Bei ihnen (den Waren als Kapitalprodukten) handelt es sich nicht um die formelle Verwandlung des Werts der Waren in Preis, d.h. um bloße Formänderungen;
es handelt sich um die bestimmten quantitativen Abweichungen der Marktpreise von den Marktwerten und weiter von den Produktionspreisen.
Bei dem einfachen Kauf und Verkauf genügt es, Warenproduzenten als solche sich gegenüber zu haben.

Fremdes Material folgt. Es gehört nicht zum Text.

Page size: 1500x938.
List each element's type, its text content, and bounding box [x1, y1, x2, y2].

Nachfrage und Zufuhr, bei weiterer Analyse, unterstellen die Existenz der verschiedenen Klassen und Klassenabteilungen, welche die Gesamtrevenue der Gesellschaft unter sich verteilen und als Revenue unter sich konsumieren, die also die von der Revenue gebildete Nachfrage bilden;
während sie andererseits, zum Verständnis der durch die Produzenten als solche unter sich gebildeten Nachfrage und Zufuhr, Einsicht in die Gesamtgestaltung des kapitalistischen Produktionsprozesses nötig macht.“ K. Marx, Kapital 3.: 204f.

11. Kapitel
Wirkungen allgemeiner Schwankungen des Arbeitslohns auf die Produktionspreise

a) Wirkung von Lohnsteigerungen:
„Die Durchschnittszusammensetzung des gesellschaftlichen Kapitals sei 80 c + 20 v und der Profit 20 %. In diesem Fall ist die Rate des Mehrwerts 100 %. Eine allgemeine Erhöhung des Arbeitslohns, alles andere gleichgesetzt, ist eine Erniedrigung der Rate des Mehrwerts. Für das Durchschnittskapital fallen Profit und Mehrwert zusammen.

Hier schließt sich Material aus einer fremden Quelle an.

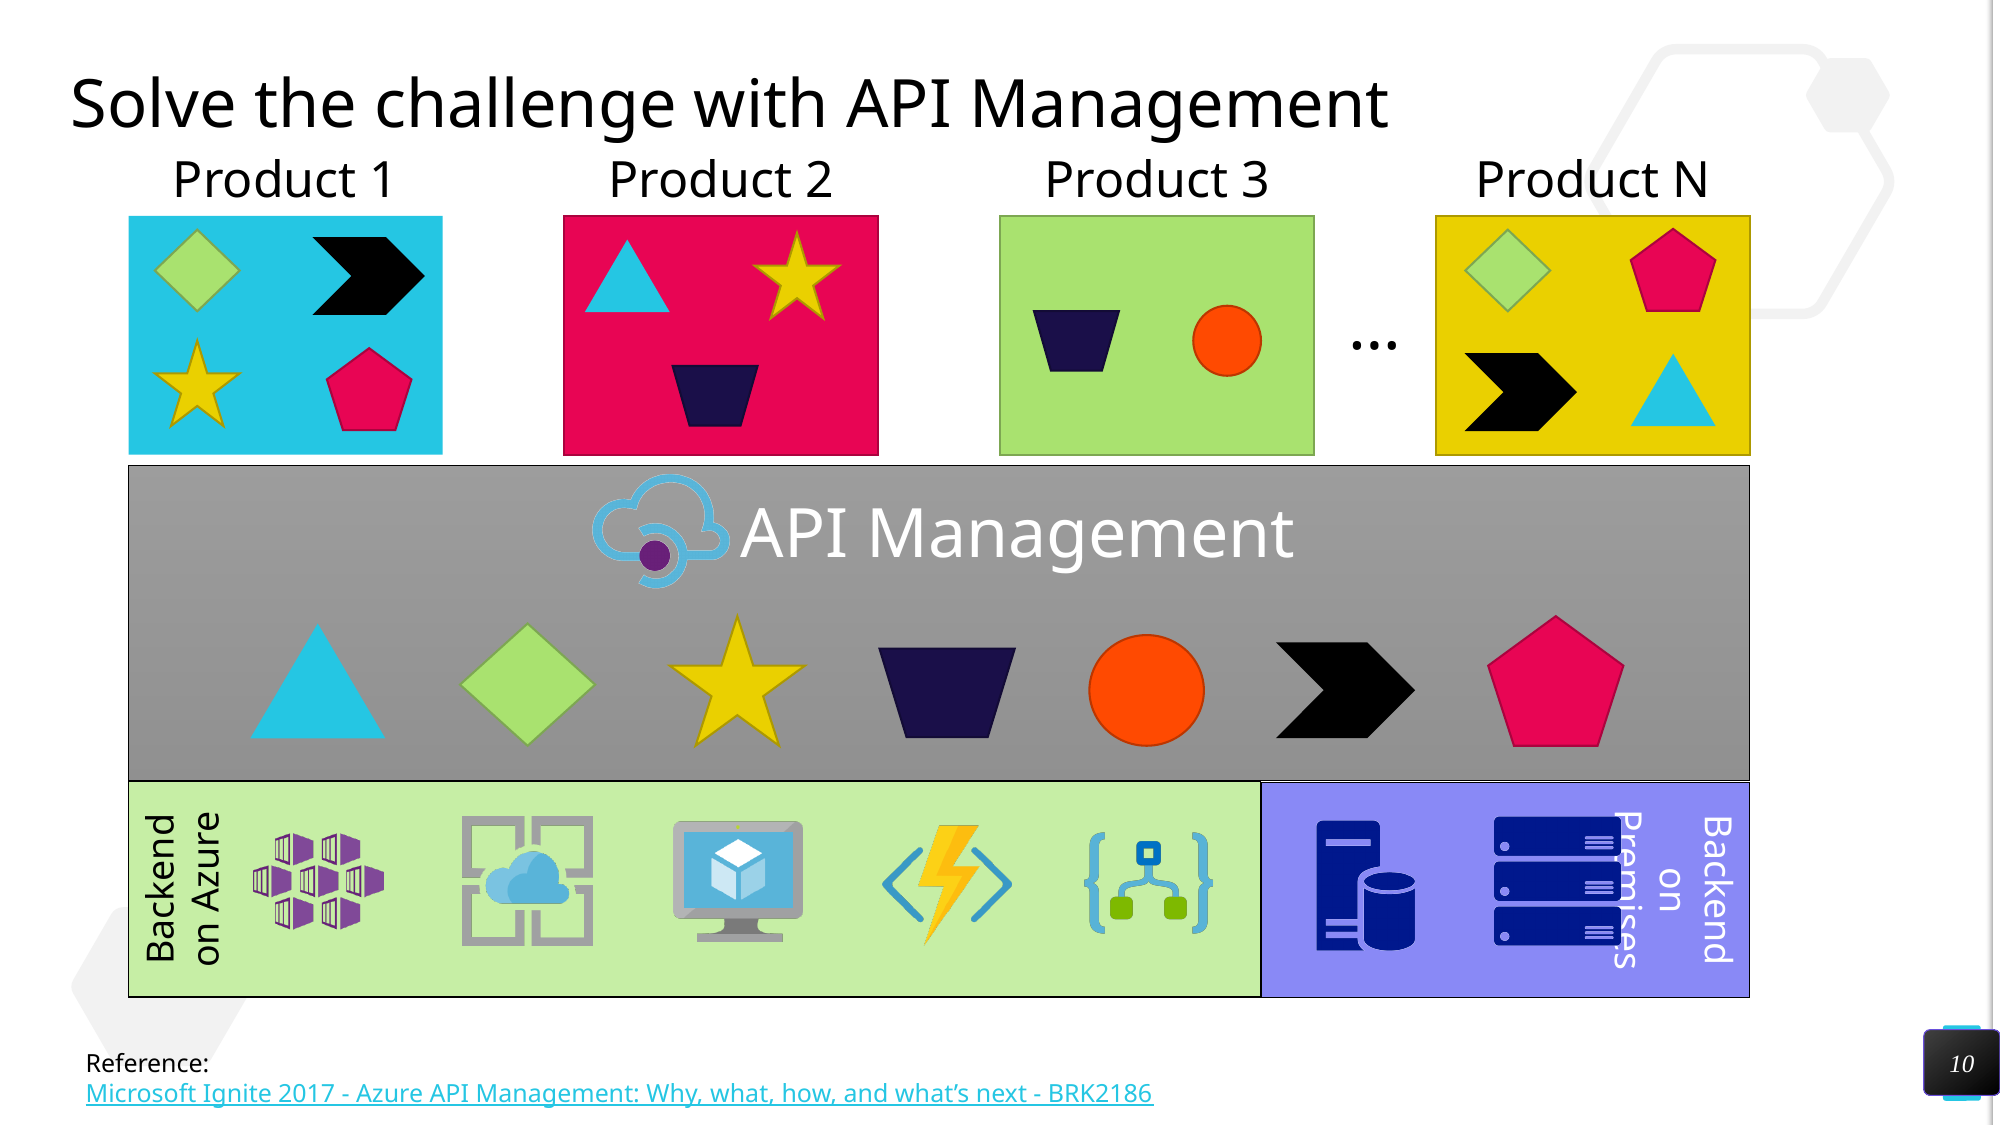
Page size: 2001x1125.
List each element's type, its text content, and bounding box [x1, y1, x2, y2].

text_box [312, 237, 425, 315]
picture [1492, 816, 1623, 946]
text_box [666, 612, 809, 749]
text_box Reference: Microsoft Ignite 2017 - Azure API Management: Why, what, how, and what’s next - BRK2186 [70, 1039, 1276, 1119]
text_box [128, 215, 444, 456]
picture [1075, 808, 1223, 956]
text_box [583, 237, 672, 314]
text_box [751, 229, 843, 322]
text_box [248, 621, 388, 740]
text_box [458, 622, 597, 748]
text_box [1192, 304, 1263, 377]
text_box [325, 346, 413, 432]
text_box [1275, 642, 1416, 739]
text_box [563, 215, 879, 456]
text_box Product 2 [564, 140, 879, 215]
text_box [1464, 353, 1578, 432]
text_box Product 3 [999, 140, 1314, 215]
text_box [151, 337, 243, 429]
text_box Product N [1435, 140, 1750, 215]
text_box [1463, 228, 1552, 313]
text_box [878, 647, 1017, 739]
text_box [1032, 310, 1121, 372]
text_box Product 1 [128, 140, 443, 215]
text_box [1486, 614, 1625, 747]
text_box [1088, 634, 1205, 747]
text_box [592, 462, 1293, 600]
text_box [1628, 351, 1718, 428]
title Solve the challenge with API Management [70, 70, 1930, 142]
text_box [999, 215, 1315, 456]
picture [462, 816, 593, 946]
text_box … [1314, 275, 1436, 371]
text_box [1629, 227, 1717, 312]
text_box [671, 364, 759, 427]
text_box [153, 228, 242, 313]
picture [253, 816, 384, 946]
text_box Backend on Premises [1261, 782, 1750, 998]
slide_number 10 [1923, 1029, 2000, 1096]
text_box [128, 465, 1750, 781]
picture [882, 820, 1012, 951]
picture [1300, 820, 1431, 951]
picture [672, 816, 803, 947]
text_box [1435, 215, 1751, 456]
text_box Backend on Azure [128, 781, 1261, 998]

Der Arbeitslohn steige um 25 %. Dieselbe Masse Arbeit, die es (für den Kapitalisten) 20 kostete in Bewegung zu setzen, kostet es jetzt 25. Wir haben dann statt 80 c + 20 v + 20 p einen Umschlagswert von 80 c + 25 v + 15 p.

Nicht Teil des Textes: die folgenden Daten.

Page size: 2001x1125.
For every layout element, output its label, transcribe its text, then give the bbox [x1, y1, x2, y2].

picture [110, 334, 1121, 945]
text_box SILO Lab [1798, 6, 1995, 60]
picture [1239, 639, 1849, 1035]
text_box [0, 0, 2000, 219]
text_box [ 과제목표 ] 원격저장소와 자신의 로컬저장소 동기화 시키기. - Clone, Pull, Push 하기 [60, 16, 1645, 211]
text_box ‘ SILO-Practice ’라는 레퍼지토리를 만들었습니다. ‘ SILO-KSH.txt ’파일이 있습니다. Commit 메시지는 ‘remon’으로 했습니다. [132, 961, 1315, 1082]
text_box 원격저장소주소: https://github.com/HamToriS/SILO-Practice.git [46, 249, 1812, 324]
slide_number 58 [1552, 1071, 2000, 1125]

Die vom variablen Kapital in Bewegung gesetzte Arbeit produziert nach wie vor eine Wertsumme von 40. Steigt v von 20 auf 25, so ist der Überschuss m bzw. p nur noch = 15.
Der Profit von 15 auf 105 ist = 14,3 %, und dies wäre die neue Rate des Durchschnittsprofits.
Da der Produktionspreis der vom Durchschnittskapital produzierten Waren zusammenfällt mit ihrem Wert, so hätte sich der Produktionspreis dieser Waren nicht verändert; die Erhöhung des Arbeitslohnes hätte daher wohl Erniedrigung des Profits, aber keinen Wert- und Preiswechsel der Waren mit sich geführt.“ K. Marx, Kapital 3. S. 210.
„Früher, wo der Durchschnittsprofit = 20 % war der Produktionspreis der in einer Umschlagsperiode produzierten Waren gleich ihrem Kostpreis plus einem Profit von 20 % auf diesen Kostpreis, also k = k + kp‘ = k + 0,2 k; wo k eine variable Größe ist, verschieden nach dem Wert der Produktionsmittel, die in die Waren eingehen, und nach dem Maße des Verschleißes, den das in ihrer Produktion verwandte fixe Kapital an das Produkt abgibt.
Jetzt betrüge der Produktionspreis k + 0,143 k.“ (105 + 0,143 x 105 = 120) K. Marx, Kapital 3. S. 210.
„Es ist an und für sich klar, dass, je nachdem 50, 25 oder 10 pro 100 des Kapitals in Arbeit ausgelegt wird, eine Lohnerhöhung sehr verschieden wirken muss auf den, der 1/10 und auf den, der ¼ oder ½ seines Kapitals in Arbeitslohn auslegt..“ K. Marx, Kapital 3. S. 212.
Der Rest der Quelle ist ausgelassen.